## Problem to solve
Your reply should reproduce all the data below exactly while excluding the pictures.

##########

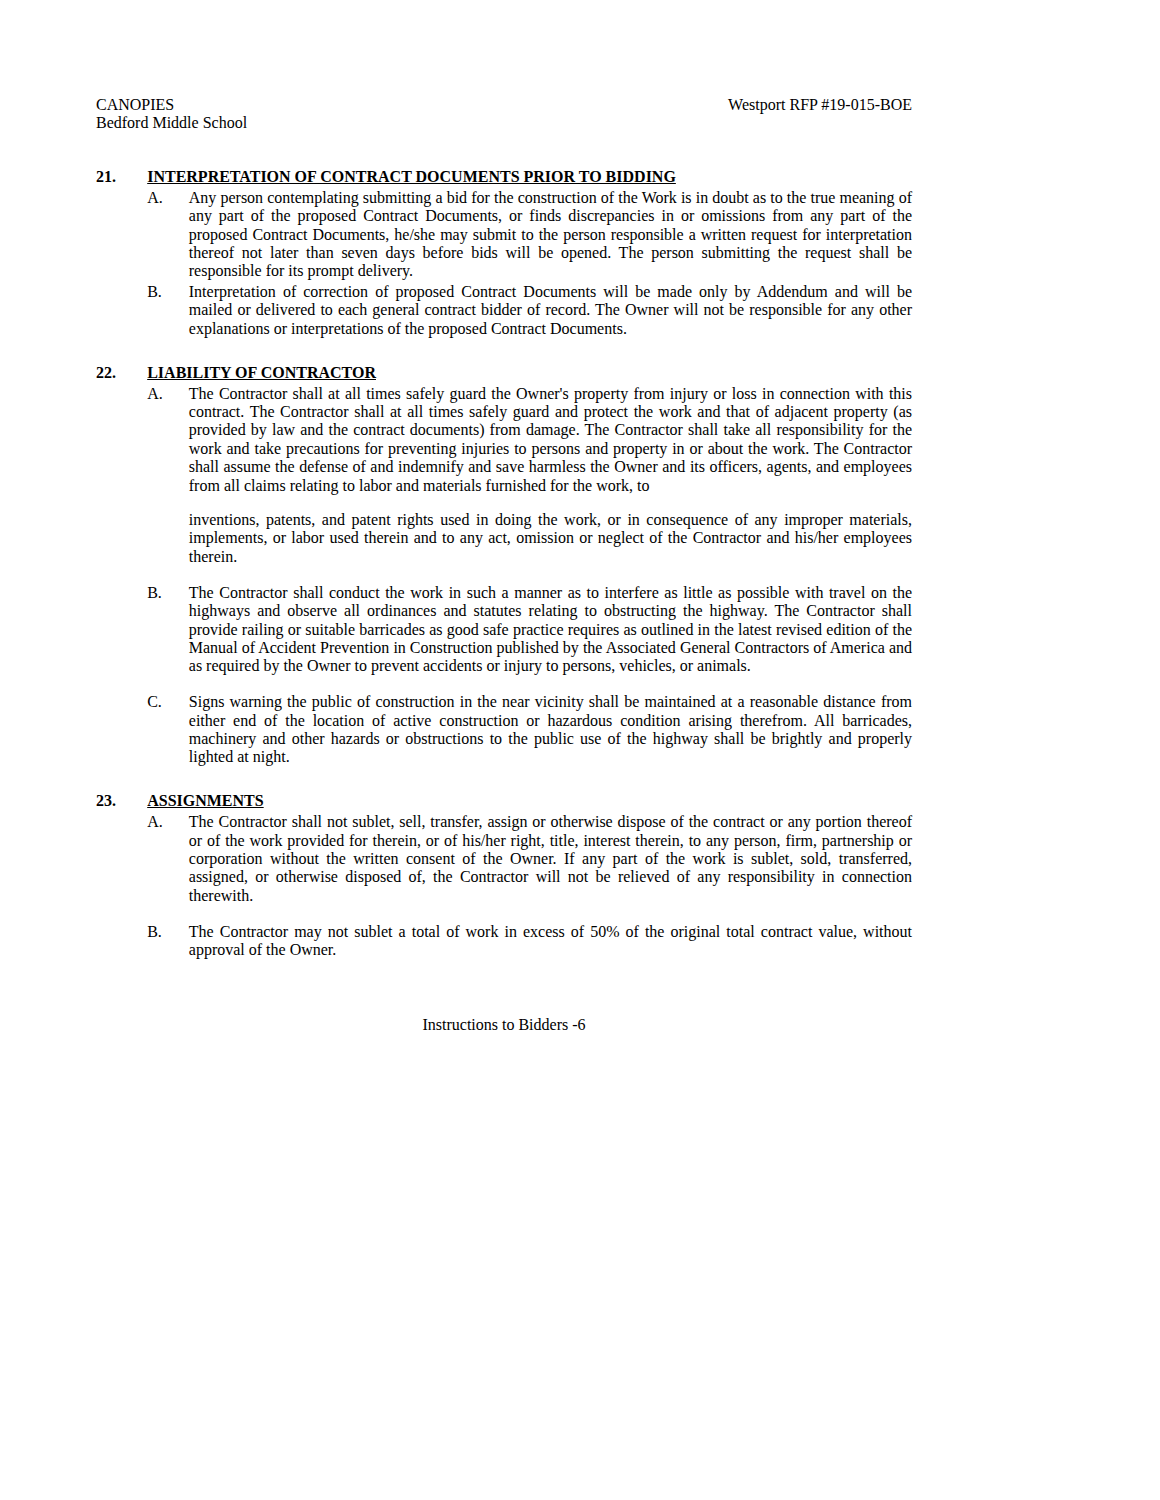CANOPIES
Bedford Middle School
Westport RFP #19-015-BOE
21. INTERPRETATION OF CONTRACT DOCUMENTS PRIOR TO BIDDING
A.
Any person contemplating submitting a bid for the construction of the Work is in doubt as to the true meaning of any part of the proposed Contract Documents, or finds discrepancies in or omissions from any part of the proposed Contract Documents, he/she may submit to the person responsible a written request for interpretation thereof not later than seven days before bids will be opened. The person submitting the request shall be responsible for its prompt delivery.
B.
Interpretation of correction of proposed Contract Documents will be made only by Addendum and will be mailed or delivered to each general contract bidder of record. The Owner will not be responsible for any other explanations or interpretations of the proposed Contract Documents.
22. LIABILITY OF CONTRACTOR
A.
The Contractor shall at all times safely guard the Owner's property from injury or loss in connection with this contract. The Contractor shall at all times safely guard and protect the work and that of adjacent property (as provided by law and the contract documents) from damage. The Contractor shall take all responsibility for the work and take precautions for preventing injuries to persons and property in or about the work. The Contractor shall assume the defense of and indemnify and save harmless the Owner and its officers, agents, and employees from all claims relating to labor and materials furnished for the work, to
inventions, patents, and patent rights used in doing the work, or in consequence of any improper materials, implements, or labor used therein and to any act, omission or neglect of the Contractor and his/her employees therein.
B.
The Contractor shall conduct the work in such a manner as to interfere as little as possible with travel on the highways and observe all ordinances and statutes relating to obstructing the highway. The Contractor shall provide railing or suitable barricades as good safe practice requires as outlined in the latest revised edition of the Manual of Accident Prevention in Construction published by the Associated General Contractors of America and as required by the Owner to prevent accidents or injury to persons, vehicles, or animals.
C.
Signs warning the public of construction in the near vicinity shall be maintained at a reasonable distance from either end of the location of active construction or hazardous condition arising therefrom. All barricades, machinery and other hazards or obstructions to the public use of the highway shall be brightly and properly lighted at night.
23. ASSIGNMENTS
A.
The Contractor shall not sublet, sell, transfer, assign or otherwise dispose of the contract or any portion thereof or of the work provided for therein, or of his/her right, title, interest therein, to any person, firm, partnership or corporation without the written consent of the Owner. If any part of the work is sublet, sold, transferred, assigned, or otherwise disposed of, the Contractor will not be relieved of any responsibility in connection therewith.
B.
The Contractor may not sublet a total of work in excess of 50% of the original total contract value, without approval of the Owner.
Instructions to Bidders -6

##########

## Answer to the exercise
CANOPIES
Bedford Middle School
Westport RFP #19-015-BOE
21. INTERPRETATION OF CONTRACT DOCUMENTS PRIOR TO BIDDING
A.
Any person contemplating submitting a bid for the construction of the Work is in doubt as to the true meaning of any part of the proposed Contract Documents, or finds discrepancies in or omissions from any part of the proposed Contract Documents, he/she may submit to the person responsible a written request for interpretation thereof not later than seven days before bids will be opened. The person submitting the request shall be responsible for its prompt delivery.
B.
Interpretation of correction of proposed Contract Documents will be made only by Addendum and will be mailed or delivered to each general contract bidder of record. The Owner will not be responsible for any other explanations or interpretations of the proposed Contract Documents.
22. LIABILITY OF CONTRACTOR
A.
The Contractor shall at all times safely guard the Owner's property from injury or loss in connection with this contract. The Contractor shall at all times safely guard and protect the work and that of adjacent property (as provided by law and the contract documents) from damage. The Contractor shall take all responsibility for the work and take precautions for preventing injuries to persons and property in or about the work. The Contractor shall assume the defense of and indemnify and save harmless the Owner and its officers, agents, and employees from all claims relating to labor and materials furnished for the work, to
inventions, patents, and patent rights used in doing the work, or in consequence of any improper materials, implements, or labor used therein and to any act, omission or neglect of the Contractor and his/her employees therein.
B.
The Contractor shall conduct the work in such a manner as to interfere as little as possible with travel on the highways and observe all ordinances and statutes relating to obstructing the highway. The Contractor shall provide railing or suitable barricades as good safe practice requires as outlined in the latest revised edition of the Manual of Accident Prevention in Construction published by the Associated General Contractors of America and as required by the Owner to prevent accidents or injury to persons, vehicles, or animals.
C.
Signs warning the public of construction in the near vicinity shall be maintained at a reasonable distance from either end of the location of active construction or hazardous condition arising therefrom. All barricades, machinery and other hazards or obstructions to the public use of the highway shall be brightly and properly lighted at night.
23. ASSIGNMENTS
A.
The Contractor shall not sublet, sell, transfer, assign or otherwise dispose of the contract or any portion thereof or of the work provided for therein, or of his/her right, title, interest therein, to any person, firm, partnership or corporation without the written consent of the Owner. If any part of the work is sublet, sold, transferred, assigned, or otherwise disposed of, the Contractor will not be relieved of any responsibility in connection therewith.
B.
The Contractor may not sublet a total of work in excess of 50% of the original total contract value, without approval of the Owner.
Instructions to Bidders -6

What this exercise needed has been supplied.